Tidak, saya tidak siap sama sekali. Jika saya ditinggalkan, saya tahu saya akan hidup dengan penyesalan dan air mata setiap harinya.
Penyesalan karena tidak memberikan yang terbaik.
Penyesalan karena tidak bersikap baik.
Penyesalan karena betapa banyak salah dan sakit yang belum tertebus.
Penyesalan karena gengsi, penyesalan karena selama ini bukan seperti ini yang saya inginkan.
Penyesalan karena mimpi saya untuk meraih senyum tidak tercapai.
Penyesalan karena maaf takkan berguna lagi.
Naudzubillahi min dzalik, naudzubillahi min dzalik, naudzubillahi min dzalik
Ya Rabb, semoga Engkau berkenan untuk meluruhkan segala penghalang kerukunan dan kedamaian saya dan keluarga saya. Ya Rabb, jika Engkau menjemput orang yang kami cintai,
Semoga Engkau menjemput mereka dalam keadaan berbahagia akan adanya kami, dalam keadaan memaafkan kesalahan kami, dan dalam keadaan tidak meninggalkan suatu penyesalan apapun.
Amiin.
Lalu saya memikirkan hal lain.
Jika ditinggal/berpisah dengan someone we used to depend on, entah karena apapun itu, berpisah jarak di dunia maupun antar dunia, pasti bikin kita down. Tapi, waktu terus berlari. Hidup kita tidak menunggu. Biar kita ngga terpuruk terlalu dalam, kita ngga boleh jatuh terlalu dalam. Jangan terjun tanpa pengaman. Di punggung kita harus ada parasut. Saat kita mendarat harus ada trampolin. Dan kita harus sadar bahwa kita ngga selamanya melayang larut dengan pemandangan. Suatu saat kita akan mendarat, pemandangan itu akan jadi kenangan, dan kita selesai pada sesi itu: move on.
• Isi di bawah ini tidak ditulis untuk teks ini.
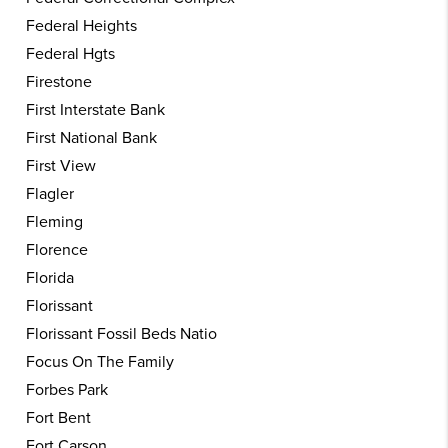
Federal Heights
Federal Hgts
Firestone
First Interstate Bank
First National Bank
First View
Flagler
Fleming
Florence
Florida
Florissant
Florissant Fossil Beds Natio
Focus On The Family
Forbes Park
Fort Bent
Fort Carson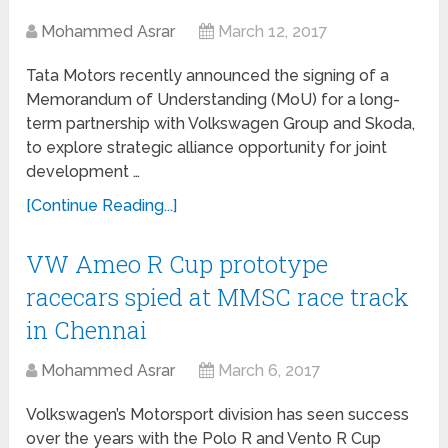
Mohammed Asrar
March 12, 2017
Tata Motors recently announced the signing of a
Memorandum of Understanding (MoU) for a long-
term partnership with Volkswagen Group and Skoda,
to explore strategic alliance opportunity for joint
development …
[Continue Reading...]
VW Ameo R Cup prototype
racecars spied at MMSC race track
in Chennai
Mohammed Asrar
March 6, 2017
Volkswagen’s Motorsport division has seen success
over the years with the Polo R and Vento R Cup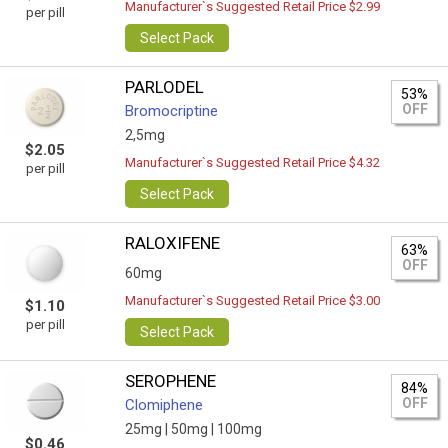
Manufacturer`s Suggested Retail Price $2.99
per pill
Select Pack
PARLODEL
53%
OFF
Bromocriptine
2,5mg
$2.05
Manufacturer`s Suggested Retail Price $4.32
per pill
Select Pack
RALOXIFENE
63%
OFF
60mg
Manufacturer`s Suggested Retail Price $3.00
$1.10
per pill
Select Pack
SEROPHENE
84%
OFF
Clomiphene
25mg |
50mg |
100mg
$0.46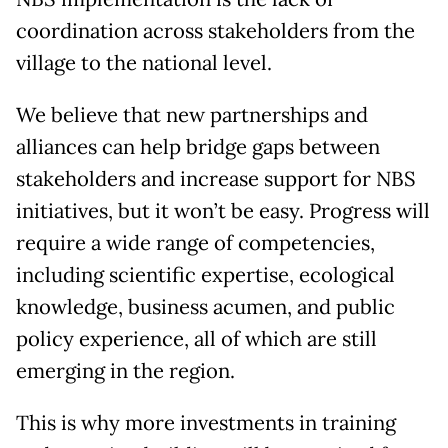
coordination across stakeholders from the
village to the national level.
We believe that new partnerships and
alliances can help bridge gaps between
stakeholders and increase support for NBS
initiatives, but it won’t be easy. Progress will
require a wide range of competencies,
including scientific expertise, ecological
knowledge, business acumen, and public
policy experience, all of which are still
emerging in the region.
This is why more investments in training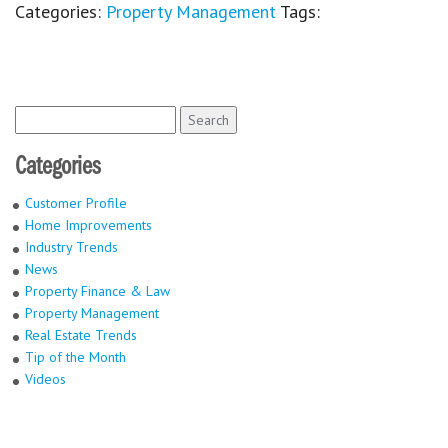
Categories:
Property Management
Tags:
Search
for:
Categories
Customer Profile
Home Improvements
Industry Trends
News
Property Finance & Law
Property Management
Real Estate Trends
Tip of the Month
Videos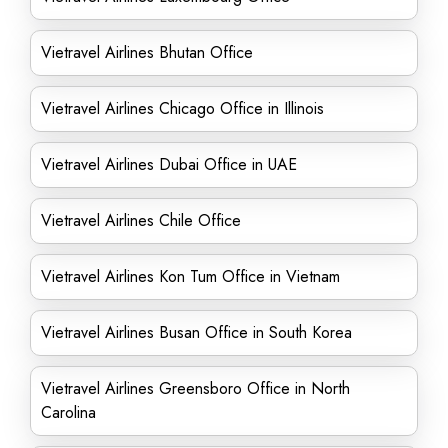
Vietravel Airlines Bhutan Office
Vietravel Airlines Chicago Office in Illinois
Vietravel Airlines Dubai Office in UAE
Vietravel Airlines Chile Office
Vietravel Airlines Kon Tum Office in Vietnam
Vietravel Airlines Busan Office in South Korea
Vietravel Airlines Greensboro Office in North
Carolina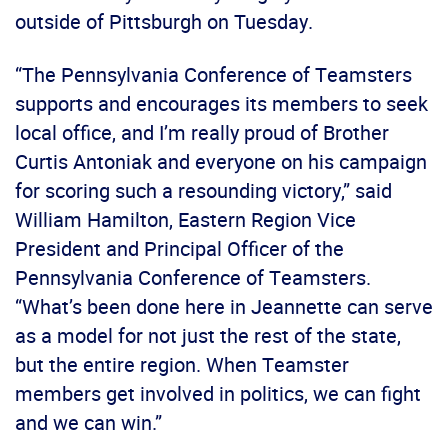
outside of Pittsburgh on Tuesday.
“The Pennsylvania Conference of Teamsters
supports and encourages its members to seek
local office, and I’m really proud of Brother
Curtis Antoniak and everyone on his campaign
for scoring such a resounding victory,” said
William Hamilton, Eastern Region Vice
President and Principal Officer of the
Pennsylvania Conference of Teamsters.
“What’s been done here in Jeannette can serve
as a model for not just the rest of the state,
but the entire region. When Teamster
members get involved in politics, we can fight
and we can win.”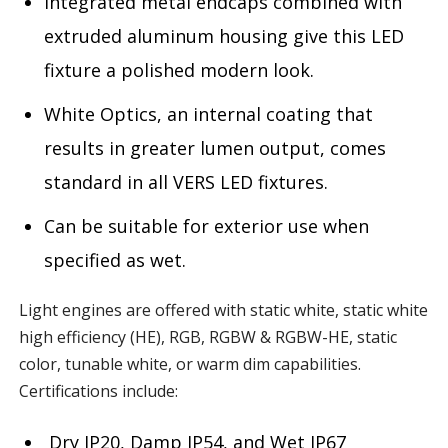
Integrated metal endcaps combined with
extruded aluminum housing give this LED
fixture a polished modern look.
White Optics, an internal coating that
results in greater lumen output, comes
standard in all VERS LED fixtures.
Can be suitable for exterior use when
specified as wet.
Light engines are offered with static white, static white
high efficiency (HE), RGB, RGBW & RGBW-HE, static
color, tunable white, or warm dim capabilities.
Certifications include:
Dry IP20, Damp IP54, and Wet IP67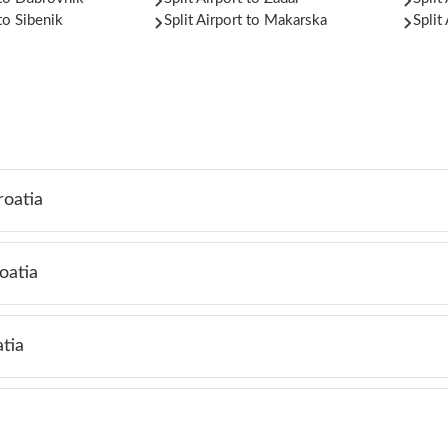
 to Sibenik
Split Airport to Makarska
Split
roatia
oatia
tia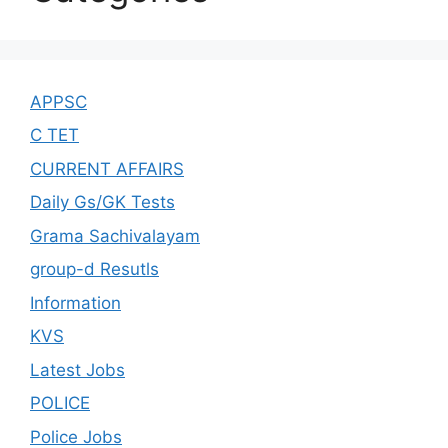
APPSC
C TET
CURRENT AFFAIRS
Daily Gs/GK Tests
Grama Sachivalayam
group-d Resutls
Information
KVS
Latest Jobs
POLICE
Police Jobs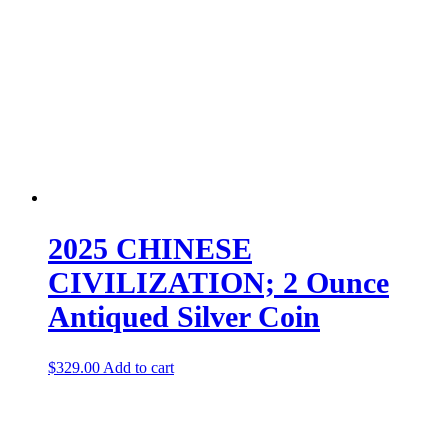
2025 CHINESE
CIVILIZATION; 2 Ounce
Antiqued Silver Coin
$
329.00
Add to cart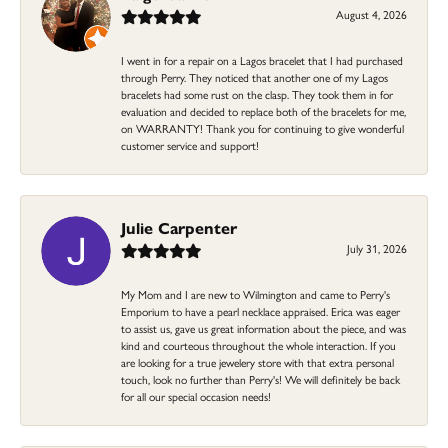
August 4, 2026
I went in for a repair on a Lagos bracelet that I had purchased
through Perry. They noticed that another one of my Lagos
bracelets had some rust on the clasp. They took them in for
evaluation and decided to replace both of the bracelets for me,
on WARRANTY! Thank you for continuing to give wonderful
customer service and support!
Julie Carpenter
July 31, 2026
My Mom and I are new to Wilmington and came to Perry's
Emporium to have a pearl necklace appraised. Erica was eager
to assist us, gave us great information about the piece, and was
kind and courteous throughout the whole interaction. If you
are looking for a true jewelery store with that extra personal
touch, look no further than Perry's! We will definitely be back
for all our special occasion needs!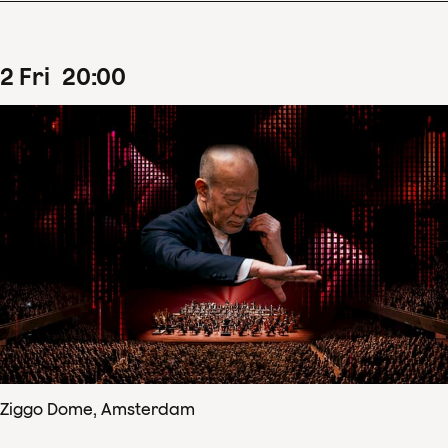
2
Fri
20
:
00
Ziggo Dome, Amsterdam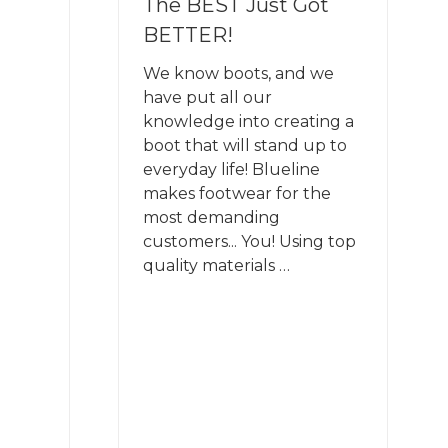
The BEST Just Got
BETTER!
We know boots, and we
have put all our
knowledge into creating a
boot that will stand up to
everyday life! Blueline
makes footwear for the
most demanding
customers... You! Using top
quality materials …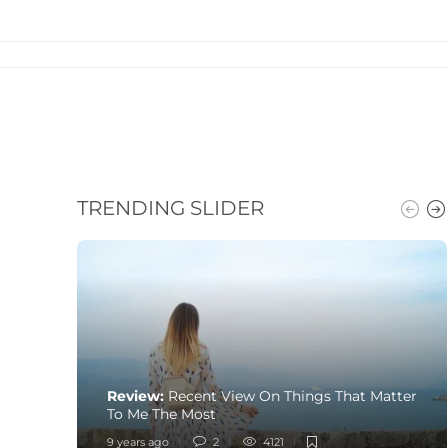
TRENDING SLIDER
Review:
Recent View On Things That Matter
To Me The Most
9 years ago
2
4121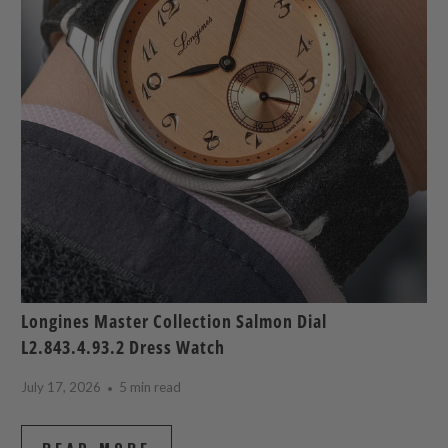
Longines Master Collection Salmon Dial
L2.843.4.93.2 Dress Watch
July 17, 2026
5 min read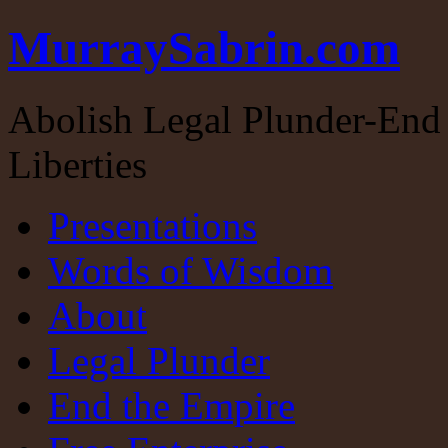
MurraySabrin.com
Abolish Legal Plunder-End 
Liberties
Presentations
Words of Wisdom
About
Legal Plunder
End the Empire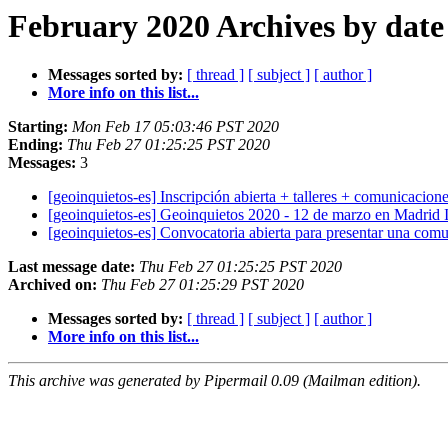
February 2020 Archives by date
Messages sorted by:
[ thread ]
[ subject ]
[ author ]
More info on this list...
Starting:
Mon Feb 17 05:03:46 PST 2020
Ending:
Thu Feb 27 01:25:25 PST 2020
Messages:
3
[geoinquietos-es] Inscripción abierta + talleres + comunicacio
[geoinquietos-es] Geoinquietos 2020 - 12 de marzo en Madrid 
[geoinquietos-es] Convocatoria abierta para presentar una comu
Last message date:
Thu Feb 27 01:25:25 PST 2020
Archived on:
Thu Feb 27 01:25:29 PST 2020
Messages sorted by:
[ thread ]
[ subject ]
[ author ]
More info on this list...
This archive was generated by Pipermail 0.09 (Mailman edition).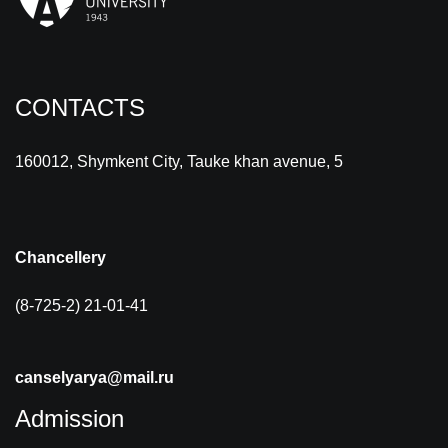
CONTACTS
160012, Shymkent City, Tauke khan avenue, 5
Chancellery
(8-725-2) 21-01-41
canselyarya@mail.ru
Admission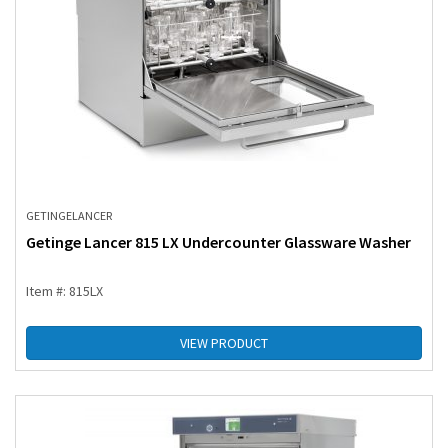
GETINGE
LANCER
Getinge Lancer 815 LX Undercounter Glassware Washer
Item #: 815LX
VIEW PRODUCT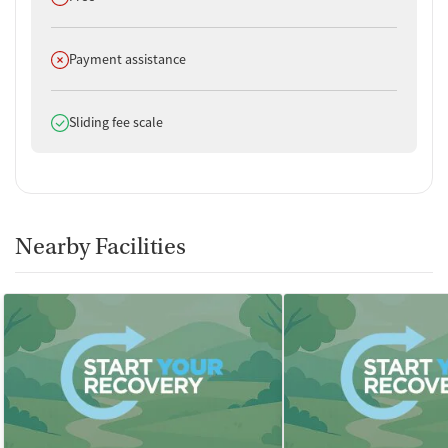
Does not offer
Payment assistance
Does offer
Sliding fee scale
Nearby Facilities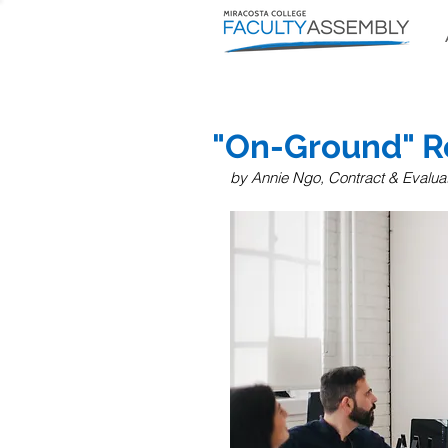
"On-Ground" R
by Annie Ngo,
 Contract & Evaluat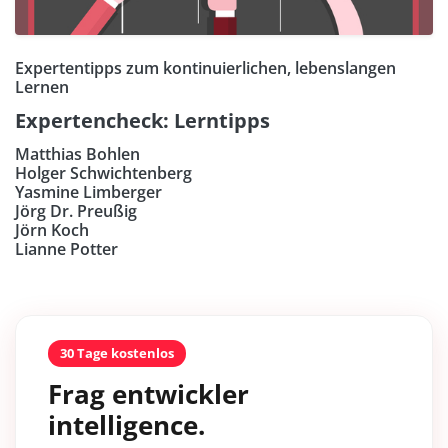
Expertentipps zum kontinuierlichen, lebenslangen
Lernen
Expertencheck: Lerntipps
Matthias Bohlen
Holger Schwichtenberg
Yasmine Limberger
Jörg Dr. Preußig
Jörn Koch
Lianne Potter
30 Tage kostenlos
Frag entwickler
intelligence.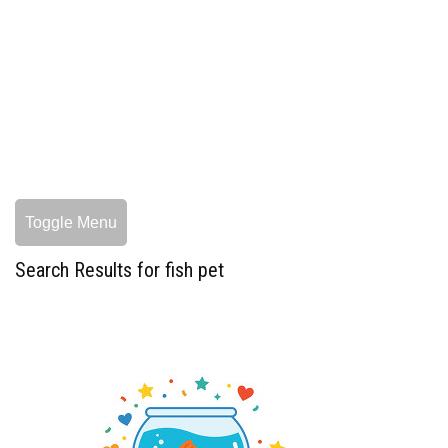
Toggle Menu
Search Results for fish pet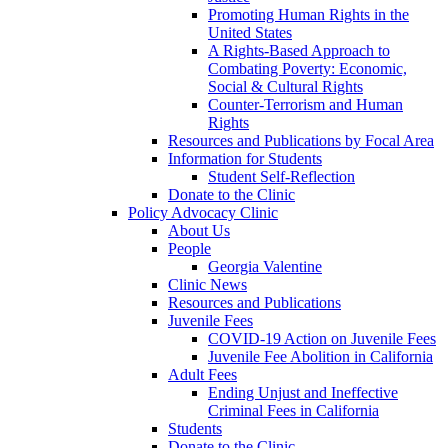
Promoting Human Rights in the
United States
A Rights-Based Approach to
Combating Poverty: Economic,
Social & Cultural Rights
Counter-Terrorism and Human
Rights
Resources and Publications by Focal Area
Information for Students
Student Self-Reflection
Donate to the Clinic
Policy Advocacy Clinic
About Us
People
Georgia Valentine
Clinic News
Resources and Publications
Juvenile Fees
COVID-19 Action on Juvenile Fees
Juvenile Fee Abolition in California
Adult Fees
Ending Unjust and Ineffective
Criminal Fees in California
Students
Donate to the Clinic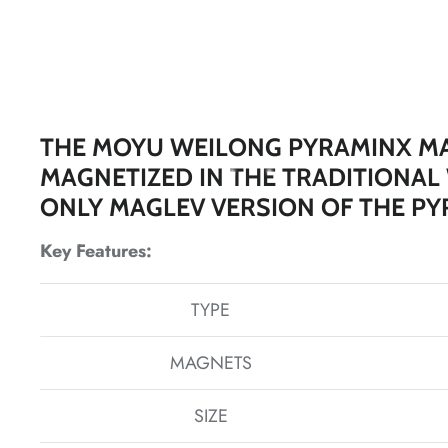
THE MOYU WEILONG PYRAMINX MA
*
MAGNETIZED IN THE TRADITIONAL
ONLY MAGLEV VERSION OF THE PY
Key Features:
TYPE
*
*
MAGNETS
*
SIZE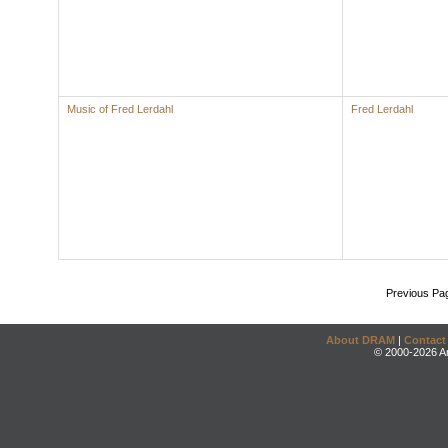
Music of Fred Lerdahl
Fred Lerdahl
Previous Pa
About DRAM
|
Contact
© 2000-2026 An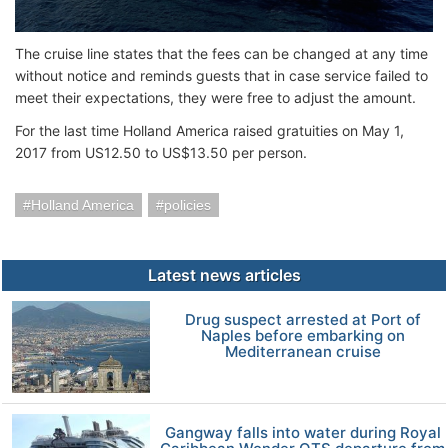
The cruise line states that the fees can be changed at any time
without notice and reminds guests that in case service failed to
meet their expectations, they were free to adjust the amount.
For the last time Holland America raised gratuities on May 1,
2017 from US12.50 to US$13.50 per person.
Holland America
policies
Latest news articles
Drug suspect arrested at Port of
Naples before embarking on
Mediterranean cruise
Gangway falls into water during Royal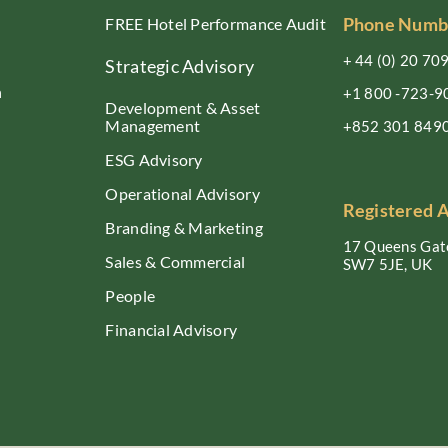
Phone Numb
FREE Hotel Performance Audit
+ 44 (0) 20 70
Strategic Advisory
n
+1 800 -723-9
Development & Asset
Management
+852 301 849
ESG Advisory
Operational Advisory
Registered 
Branding & Marketing
17 Queens Gate
Sales & Commercial
SW7 5JE, UK
People
Financial Advisory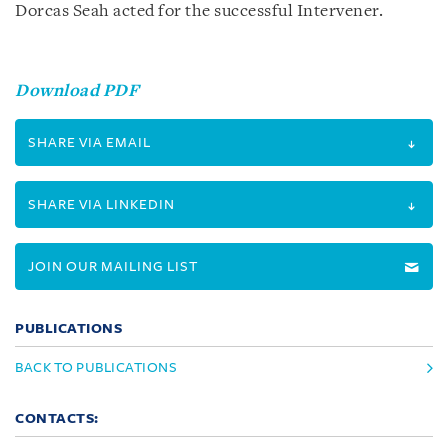
Dorcas Seah acted for the successful Intervener.
Download PDF
SHARE VIA EMAIL
SHARE VIA LINKEDIN
JOIN OUR MAILING LIST
PUBLICATIONS
BACK TO PUBLICATIONS
CONTACTS: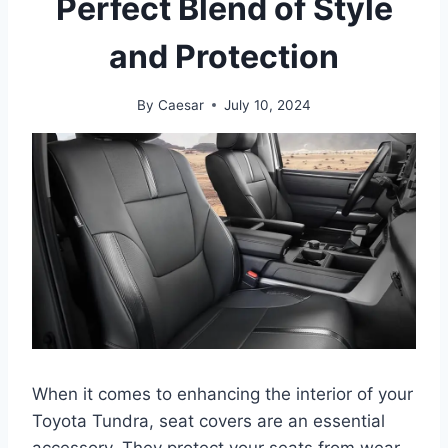
Perfect Blend of Style
and Protection
By
Caesar
July 10, 2024
When it comes to enhancing the interior of your
Toyota Tundra, seat covers are an essential
accessory. They protect your seats from wear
"Ya, semua orang memiliki masanya masing-masing. Entah saya akan meninggalkan terlebih dahulu atau ditinggal oleh mereka yang tercinta terlebih dahulu. Sadarlah saya, mau seperti apa saya hidup, siapkan dari sekarang. Mumpung masih ada mereka di sisi kita, ayo berusaha lebih keras lagi untuk memberi. Jangan ketergantungan, belajarlah mandiri. Karena tahu sendiri, menjadi beban orang lain hanya akan membuahkan penyesalan. Karena nantinya kamu tidak hanya hidup untuk diri sendiri: kamu juga harus menghidupi orang di sekitarmu." Seru saya pada diri sendiri.
yang Ditinggalkan, yang Berdiri Sendiri
Karena tak setiap kebersamaan itu abadi hingga maut menjemput. Karena tak selamanya perpisahan itu dapat dimaklumi oleh yang mengalaminya. Ada kalanya seorang wanita harus berdiri sendiri dalam menghadapi kehidupannya sendiri, dalam menghidupi dirinya dan keluarganya. Sebagai makhluk yang terbiasa dijaga oleh orangtua, yang terbiasa dilindungi oleh suami, jika tidak percaya akan dirinya sendiri bahwa ia mampu, akan sulit baginya untuk berhenti berandai-andai, sulit baginya untuk tegar berdiri.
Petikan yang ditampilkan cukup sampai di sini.